Additionally, by 2021, the township will be generating 533 million litres per day or MLD) of sewage. But it will have a capacity to treat a mere 255 MLD, presenting the frightening prospect of sewage overflows, the report says.
But apart from this, even electricity supply in Gurgaon has been hit badly, and long hours of power cuts are the norm. Gurgaon demands 1000 MW power every day, but is getting just 700 MW, leaving the city powerless for 8 to 12 hours every day.
No power means no water which leaves the Millennium City, teeming with over 3.7 million people, not only in the dark but grappling with one of its worst ever water crisis.

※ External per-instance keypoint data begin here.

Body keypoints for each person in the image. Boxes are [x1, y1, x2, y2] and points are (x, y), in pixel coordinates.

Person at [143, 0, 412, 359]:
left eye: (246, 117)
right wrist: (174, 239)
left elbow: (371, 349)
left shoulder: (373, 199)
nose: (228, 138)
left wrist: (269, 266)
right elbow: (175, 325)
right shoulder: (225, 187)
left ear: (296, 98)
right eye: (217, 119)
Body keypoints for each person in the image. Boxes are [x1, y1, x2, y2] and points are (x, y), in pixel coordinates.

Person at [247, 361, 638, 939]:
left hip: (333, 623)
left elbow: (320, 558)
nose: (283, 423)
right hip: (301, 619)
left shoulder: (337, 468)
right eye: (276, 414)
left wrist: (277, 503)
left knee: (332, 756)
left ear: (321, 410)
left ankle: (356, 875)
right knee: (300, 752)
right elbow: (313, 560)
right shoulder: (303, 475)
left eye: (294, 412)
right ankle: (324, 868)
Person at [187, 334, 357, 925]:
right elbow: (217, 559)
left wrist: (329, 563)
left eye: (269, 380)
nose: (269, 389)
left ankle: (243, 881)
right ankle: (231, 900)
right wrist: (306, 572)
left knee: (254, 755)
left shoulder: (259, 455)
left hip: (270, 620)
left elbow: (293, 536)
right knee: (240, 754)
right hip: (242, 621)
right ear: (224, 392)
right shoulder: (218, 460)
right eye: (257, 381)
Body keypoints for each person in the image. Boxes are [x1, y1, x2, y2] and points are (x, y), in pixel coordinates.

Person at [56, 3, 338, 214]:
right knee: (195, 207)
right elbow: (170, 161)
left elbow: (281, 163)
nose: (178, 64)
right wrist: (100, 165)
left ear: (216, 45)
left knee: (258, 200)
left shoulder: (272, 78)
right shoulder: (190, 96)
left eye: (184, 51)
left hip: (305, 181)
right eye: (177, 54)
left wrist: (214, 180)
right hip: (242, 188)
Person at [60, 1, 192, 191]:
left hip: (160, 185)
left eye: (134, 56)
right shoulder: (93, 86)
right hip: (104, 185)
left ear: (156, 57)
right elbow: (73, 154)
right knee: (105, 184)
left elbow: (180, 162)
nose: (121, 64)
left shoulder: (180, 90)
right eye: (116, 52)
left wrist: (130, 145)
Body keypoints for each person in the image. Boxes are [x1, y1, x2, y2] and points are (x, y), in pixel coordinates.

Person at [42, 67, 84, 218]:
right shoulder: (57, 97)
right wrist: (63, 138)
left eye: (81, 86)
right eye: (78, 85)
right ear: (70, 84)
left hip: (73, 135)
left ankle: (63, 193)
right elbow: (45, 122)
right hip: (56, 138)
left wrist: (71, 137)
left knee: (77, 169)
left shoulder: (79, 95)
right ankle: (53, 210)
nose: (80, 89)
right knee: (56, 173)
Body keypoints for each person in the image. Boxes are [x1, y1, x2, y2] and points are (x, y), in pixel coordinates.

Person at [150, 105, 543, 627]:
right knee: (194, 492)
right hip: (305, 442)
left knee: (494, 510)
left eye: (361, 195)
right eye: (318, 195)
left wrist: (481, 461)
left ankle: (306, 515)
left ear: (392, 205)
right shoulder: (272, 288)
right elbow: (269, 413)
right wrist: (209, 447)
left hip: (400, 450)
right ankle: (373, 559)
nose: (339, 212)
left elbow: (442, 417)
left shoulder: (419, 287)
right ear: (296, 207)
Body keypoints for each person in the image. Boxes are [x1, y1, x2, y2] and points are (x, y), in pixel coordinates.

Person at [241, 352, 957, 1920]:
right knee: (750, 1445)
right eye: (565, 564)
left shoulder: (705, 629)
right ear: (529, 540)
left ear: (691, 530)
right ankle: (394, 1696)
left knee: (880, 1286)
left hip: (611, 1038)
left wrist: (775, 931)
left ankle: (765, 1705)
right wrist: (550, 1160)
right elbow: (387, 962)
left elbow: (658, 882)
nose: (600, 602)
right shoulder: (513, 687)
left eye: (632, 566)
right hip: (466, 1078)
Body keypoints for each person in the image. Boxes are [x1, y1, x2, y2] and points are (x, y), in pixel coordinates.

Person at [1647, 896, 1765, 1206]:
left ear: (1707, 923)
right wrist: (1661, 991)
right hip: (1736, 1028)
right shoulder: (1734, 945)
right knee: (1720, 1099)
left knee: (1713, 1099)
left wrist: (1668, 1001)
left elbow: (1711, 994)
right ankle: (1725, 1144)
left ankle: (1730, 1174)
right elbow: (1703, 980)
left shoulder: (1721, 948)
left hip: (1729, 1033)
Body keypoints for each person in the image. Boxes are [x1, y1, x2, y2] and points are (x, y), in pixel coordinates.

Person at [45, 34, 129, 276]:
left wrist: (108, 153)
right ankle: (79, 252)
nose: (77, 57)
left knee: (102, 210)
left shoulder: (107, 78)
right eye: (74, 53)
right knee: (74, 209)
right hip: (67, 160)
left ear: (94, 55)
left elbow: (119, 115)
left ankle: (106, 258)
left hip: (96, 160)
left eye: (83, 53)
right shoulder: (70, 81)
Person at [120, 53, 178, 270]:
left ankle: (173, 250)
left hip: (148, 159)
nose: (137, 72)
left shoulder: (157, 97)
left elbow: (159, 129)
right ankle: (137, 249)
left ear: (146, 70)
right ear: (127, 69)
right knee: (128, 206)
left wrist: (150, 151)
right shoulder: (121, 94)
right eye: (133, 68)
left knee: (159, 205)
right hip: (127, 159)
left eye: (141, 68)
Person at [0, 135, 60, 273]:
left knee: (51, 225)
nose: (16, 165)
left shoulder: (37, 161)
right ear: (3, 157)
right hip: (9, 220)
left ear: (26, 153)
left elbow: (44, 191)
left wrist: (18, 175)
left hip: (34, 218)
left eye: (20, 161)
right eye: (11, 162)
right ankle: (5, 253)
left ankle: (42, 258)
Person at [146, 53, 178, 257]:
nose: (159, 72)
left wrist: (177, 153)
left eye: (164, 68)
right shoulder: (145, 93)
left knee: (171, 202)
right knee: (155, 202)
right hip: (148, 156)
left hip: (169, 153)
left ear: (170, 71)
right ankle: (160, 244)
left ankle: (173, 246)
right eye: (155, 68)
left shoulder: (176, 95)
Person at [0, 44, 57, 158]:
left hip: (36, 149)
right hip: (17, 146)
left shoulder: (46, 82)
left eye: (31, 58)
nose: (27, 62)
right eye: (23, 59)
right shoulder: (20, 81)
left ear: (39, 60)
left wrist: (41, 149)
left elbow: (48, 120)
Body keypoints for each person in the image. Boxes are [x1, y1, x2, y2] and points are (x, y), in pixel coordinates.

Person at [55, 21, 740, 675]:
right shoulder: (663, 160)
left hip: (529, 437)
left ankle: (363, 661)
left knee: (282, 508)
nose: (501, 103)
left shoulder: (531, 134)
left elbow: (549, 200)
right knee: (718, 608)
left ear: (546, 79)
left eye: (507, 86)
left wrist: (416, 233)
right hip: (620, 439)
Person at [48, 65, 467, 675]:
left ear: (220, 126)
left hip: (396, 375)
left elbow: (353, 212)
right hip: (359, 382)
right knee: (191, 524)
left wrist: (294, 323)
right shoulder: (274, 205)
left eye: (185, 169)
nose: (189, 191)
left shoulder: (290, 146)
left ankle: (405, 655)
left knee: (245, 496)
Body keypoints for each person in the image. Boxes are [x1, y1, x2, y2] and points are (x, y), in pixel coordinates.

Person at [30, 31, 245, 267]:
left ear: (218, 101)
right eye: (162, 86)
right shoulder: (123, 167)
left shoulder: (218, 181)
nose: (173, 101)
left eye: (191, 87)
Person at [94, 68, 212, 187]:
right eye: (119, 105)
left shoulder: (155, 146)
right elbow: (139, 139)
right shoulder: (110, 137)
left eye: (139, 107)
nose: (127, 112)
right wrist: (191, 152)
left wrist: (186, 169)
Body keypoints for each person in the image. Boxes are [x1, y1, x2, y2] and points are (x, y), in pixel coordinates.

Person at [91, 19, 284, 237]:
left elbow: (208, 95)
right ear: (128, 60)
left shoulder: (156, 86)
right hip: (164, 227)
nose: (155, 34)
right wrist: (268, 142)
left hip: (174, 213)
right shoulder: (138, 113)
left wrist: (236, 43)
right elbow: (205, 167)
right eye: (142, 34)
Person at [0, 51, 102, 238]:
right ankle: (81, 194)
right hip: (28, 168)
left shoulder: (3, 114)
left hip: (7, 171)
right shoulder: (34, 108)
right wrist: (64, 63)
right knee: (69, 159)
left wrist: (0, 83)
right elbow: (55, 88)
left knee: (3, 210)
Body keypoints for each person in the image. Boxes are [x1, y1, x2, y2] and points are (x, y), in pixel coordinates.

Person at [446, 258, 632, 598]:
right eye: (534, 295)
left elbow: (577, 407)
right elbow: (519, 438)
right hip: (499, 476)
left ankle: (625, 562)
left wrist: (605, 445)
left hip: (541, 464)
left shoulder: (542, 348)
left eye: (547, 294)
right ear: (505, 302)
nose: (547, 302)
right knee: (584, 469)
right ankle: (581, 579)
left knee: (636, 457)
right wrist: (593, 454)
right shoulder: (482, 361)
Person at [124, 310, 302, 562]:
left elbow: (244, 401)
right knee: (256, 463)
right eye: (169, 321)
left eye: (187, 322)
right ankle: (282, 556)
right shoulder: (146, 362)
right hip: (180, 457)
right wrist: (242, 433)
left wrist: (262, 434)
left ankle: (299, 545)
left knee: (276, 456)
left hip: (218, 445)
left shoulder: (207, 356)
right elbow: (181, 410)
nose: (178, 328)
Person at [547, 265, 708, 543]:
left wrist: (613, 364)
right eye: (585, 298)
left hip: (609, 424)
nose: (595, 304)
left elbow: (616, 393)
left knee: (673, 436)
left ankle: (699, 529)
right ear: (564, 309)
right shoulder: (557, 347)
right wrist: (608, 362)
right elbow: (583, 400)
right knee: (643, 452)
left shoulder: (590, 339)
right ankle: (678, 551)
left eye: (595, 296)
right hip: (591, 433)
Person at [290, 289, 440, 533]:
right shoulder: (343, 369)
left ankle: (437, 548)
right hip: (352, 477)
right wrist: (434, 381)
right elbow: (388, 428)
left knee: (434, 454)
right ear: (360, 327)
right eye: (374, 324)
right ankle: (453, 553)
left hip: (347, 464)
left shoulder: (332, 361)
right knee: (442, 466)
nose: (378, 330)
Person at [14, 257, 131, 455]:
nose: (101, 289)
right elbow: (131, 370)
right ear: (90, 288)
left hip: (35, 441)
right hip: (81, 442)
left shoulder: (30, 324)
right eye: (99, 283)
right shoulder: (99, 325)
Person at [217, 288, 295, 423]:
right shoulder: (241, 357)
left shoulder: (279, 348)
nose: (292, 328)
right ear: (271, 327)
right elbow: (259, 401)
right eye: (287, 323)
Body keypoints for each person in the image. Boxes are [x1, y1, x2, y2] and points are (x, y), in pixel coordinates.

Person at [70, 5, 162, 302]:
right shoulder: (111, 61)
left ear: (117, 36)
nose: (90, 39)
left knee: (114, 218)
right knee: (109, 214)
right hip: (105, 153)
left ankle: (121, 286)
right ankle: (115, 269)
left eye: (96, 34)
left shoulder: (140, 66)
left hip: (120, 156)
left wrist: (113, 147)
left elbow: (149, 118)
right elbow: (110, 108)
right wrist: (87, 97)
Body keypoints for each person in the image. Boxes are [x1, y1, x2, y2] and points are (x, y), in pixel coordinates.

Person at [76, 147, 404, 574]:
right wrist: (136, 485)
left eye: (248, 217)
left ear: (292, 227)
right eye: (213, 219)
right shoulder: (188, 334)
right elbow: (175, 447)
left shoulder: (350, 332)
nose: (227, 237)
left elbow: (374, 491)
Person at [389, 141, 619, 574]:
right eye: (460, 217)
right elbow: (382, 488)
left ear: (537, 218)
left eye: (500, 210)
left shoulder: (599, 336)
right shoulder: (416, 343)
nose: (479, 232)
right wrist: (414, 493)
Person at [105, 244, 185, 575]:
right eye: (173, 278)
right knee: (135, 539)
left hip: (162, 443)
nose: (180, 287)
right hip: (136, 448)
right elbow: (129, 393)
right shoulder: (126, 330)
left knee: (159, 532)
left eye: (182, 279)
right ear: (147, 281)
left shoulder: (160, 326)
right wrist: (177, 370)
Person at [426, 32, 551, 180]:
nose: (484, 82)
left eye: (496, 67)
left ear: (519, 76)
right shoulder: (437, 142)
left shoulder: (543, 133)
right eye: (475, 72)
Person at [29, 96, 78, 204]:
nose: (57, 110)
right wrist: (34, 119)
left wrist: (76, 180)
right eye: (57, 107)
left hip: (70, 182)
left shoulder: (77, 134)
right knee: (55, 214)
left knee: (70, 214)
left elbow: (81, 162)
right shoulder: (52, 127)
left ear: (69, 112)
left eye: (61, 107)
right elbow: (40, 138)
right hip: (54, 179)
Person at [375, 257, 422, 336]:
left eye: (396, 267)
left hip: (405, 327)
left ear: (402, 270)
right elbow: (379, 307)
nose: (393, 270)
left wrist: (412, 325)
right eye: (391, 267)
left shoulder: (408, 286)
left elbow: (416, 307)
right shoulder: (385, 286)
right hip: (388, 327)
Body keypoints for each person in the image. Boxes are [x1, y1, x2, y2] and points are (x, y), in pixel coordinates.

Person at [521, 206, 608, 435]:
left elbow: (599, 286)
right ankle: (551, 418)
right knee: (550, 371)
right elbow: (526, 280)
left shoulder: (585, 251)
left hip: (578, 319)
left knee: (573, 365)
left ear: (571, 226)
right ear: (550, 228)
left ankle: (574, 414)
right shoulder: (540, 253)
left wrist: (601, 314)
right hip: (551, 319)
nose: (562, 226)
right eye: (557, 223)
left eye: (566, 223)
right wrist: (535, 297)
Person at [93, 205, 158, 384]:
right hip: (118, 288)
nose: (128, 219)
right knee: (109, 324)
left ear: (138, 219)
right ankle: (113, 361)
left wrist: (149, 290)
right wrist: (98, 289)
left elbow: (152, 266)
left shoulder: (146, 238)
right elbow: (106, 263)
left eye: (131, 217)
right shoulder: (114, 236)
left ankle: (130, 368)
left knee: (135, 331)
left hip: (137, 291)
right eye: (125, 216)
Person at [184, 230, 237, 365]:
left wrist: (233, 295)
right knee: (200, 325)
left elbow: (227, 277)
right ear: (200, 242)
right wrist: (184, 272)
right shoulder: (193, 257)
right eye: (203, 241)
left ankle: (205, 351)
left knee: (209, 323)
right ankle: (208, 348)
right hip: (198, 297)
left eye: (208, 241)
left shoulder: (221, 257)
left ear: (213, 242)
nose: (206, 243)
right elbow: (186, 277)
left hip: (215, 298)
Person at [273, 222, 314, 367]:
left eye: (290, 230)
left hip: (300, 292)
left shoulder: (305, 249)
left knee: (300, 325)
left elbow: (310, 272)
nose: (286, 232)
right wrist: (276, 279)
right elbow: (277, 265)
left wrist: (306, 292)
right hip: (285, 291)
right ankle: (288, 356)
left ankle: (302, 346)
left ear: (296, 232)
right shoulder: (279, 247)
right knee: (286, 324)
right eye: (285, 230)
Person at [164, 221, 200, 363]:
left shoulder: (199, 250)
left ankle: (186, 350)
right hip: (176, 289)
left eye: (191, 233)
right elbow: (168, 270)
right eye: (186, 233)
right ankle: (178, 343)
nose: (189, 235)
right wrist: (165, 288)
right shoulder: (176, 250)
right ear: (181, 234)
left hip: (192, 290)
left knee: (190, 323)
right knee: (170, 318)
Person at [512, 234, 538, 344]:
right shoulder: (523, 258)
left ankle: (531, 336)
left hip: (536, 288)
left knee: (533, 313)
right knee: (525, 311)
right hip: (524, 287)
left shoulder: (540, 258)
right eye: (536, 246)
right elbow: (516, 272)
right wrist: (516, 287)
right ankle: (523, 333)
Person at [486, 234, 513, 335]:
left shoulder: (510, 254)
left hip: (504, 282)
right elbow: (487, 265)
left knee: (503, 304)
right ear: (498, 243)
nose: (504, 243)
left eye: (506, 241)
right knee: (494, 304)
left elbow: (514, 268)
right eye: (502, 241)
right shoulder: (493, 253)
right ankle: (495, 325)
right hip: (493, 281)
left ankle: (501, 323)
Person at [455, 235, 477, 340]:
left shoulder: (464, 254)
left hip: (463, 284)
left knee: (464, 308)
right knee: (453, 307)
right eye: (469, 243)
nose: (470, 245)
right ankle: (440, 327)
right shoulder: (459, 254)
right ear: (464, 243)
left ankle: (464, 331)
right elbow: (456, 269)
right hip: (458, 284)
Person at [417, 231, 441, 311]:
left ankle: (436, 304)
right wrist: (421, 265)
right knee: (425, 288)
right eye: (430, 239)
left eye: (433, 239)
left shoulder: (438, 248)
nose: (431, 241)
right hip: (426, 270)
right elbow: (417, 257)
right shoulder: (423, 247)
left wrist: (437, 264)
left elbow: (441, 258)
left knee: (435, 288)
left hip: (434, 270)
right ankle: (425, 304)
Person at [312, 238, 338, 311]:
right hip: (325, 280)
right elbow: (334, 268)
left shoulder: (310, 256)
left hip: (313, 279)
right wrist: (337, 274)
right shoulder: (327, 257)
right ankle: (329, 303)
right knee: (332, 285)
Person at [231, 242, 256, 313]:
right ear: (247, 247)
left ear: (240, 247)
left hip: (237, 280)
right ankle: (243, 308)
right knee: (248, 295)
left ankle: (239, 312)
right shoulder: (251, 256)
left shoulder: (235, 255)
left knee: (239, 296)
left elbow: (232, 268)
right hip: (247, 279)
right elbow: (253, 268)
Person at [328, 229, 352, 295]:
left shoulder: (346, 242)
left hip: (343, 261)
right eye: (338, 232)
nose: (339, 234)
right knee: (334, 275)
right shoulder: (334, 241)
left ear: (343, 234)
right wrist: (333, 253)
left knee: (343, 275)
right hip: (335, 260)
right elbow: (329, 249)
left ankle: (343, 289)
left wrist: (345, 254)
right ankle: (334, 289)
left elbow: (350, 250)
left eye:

Prasad Subramaniam, the chairman of an advertising firm, says the alarm bells are ringing.
PRASAD: It is not as if the infrastructure has deteriorated. It's not kept pace with the growth of the city. Therefore relative to the demand, it is continuously lagging behind. So unless we all as a community or government do something about it, we will be under severe pressure. We have seen cities decay over many, many years. Things may happen to Gurgaon in a much smaller time frame.
KRISHNAN: When Gurgaon was booming, private developers took on the responsibility of creating internal infrastructure within sectors. But external infrastructure such as connecting roads, water supply from reservoirs, sewage disposal systems and drainage were left to the state government, which has failed to address these pressing issues.
But Shishir Sharma, who runs a corporate law firm holds out hope.
SHARMA: I think there is no option but for the civil and central administration to make sure Gurgaon thrives and therefore these challenges need to be met. And if these challenges are met, I have no hesitation in saying that Gurgaon is the city of the future for India. It is probably going to be the centre for all commercial and corporate activity for a very long time to come.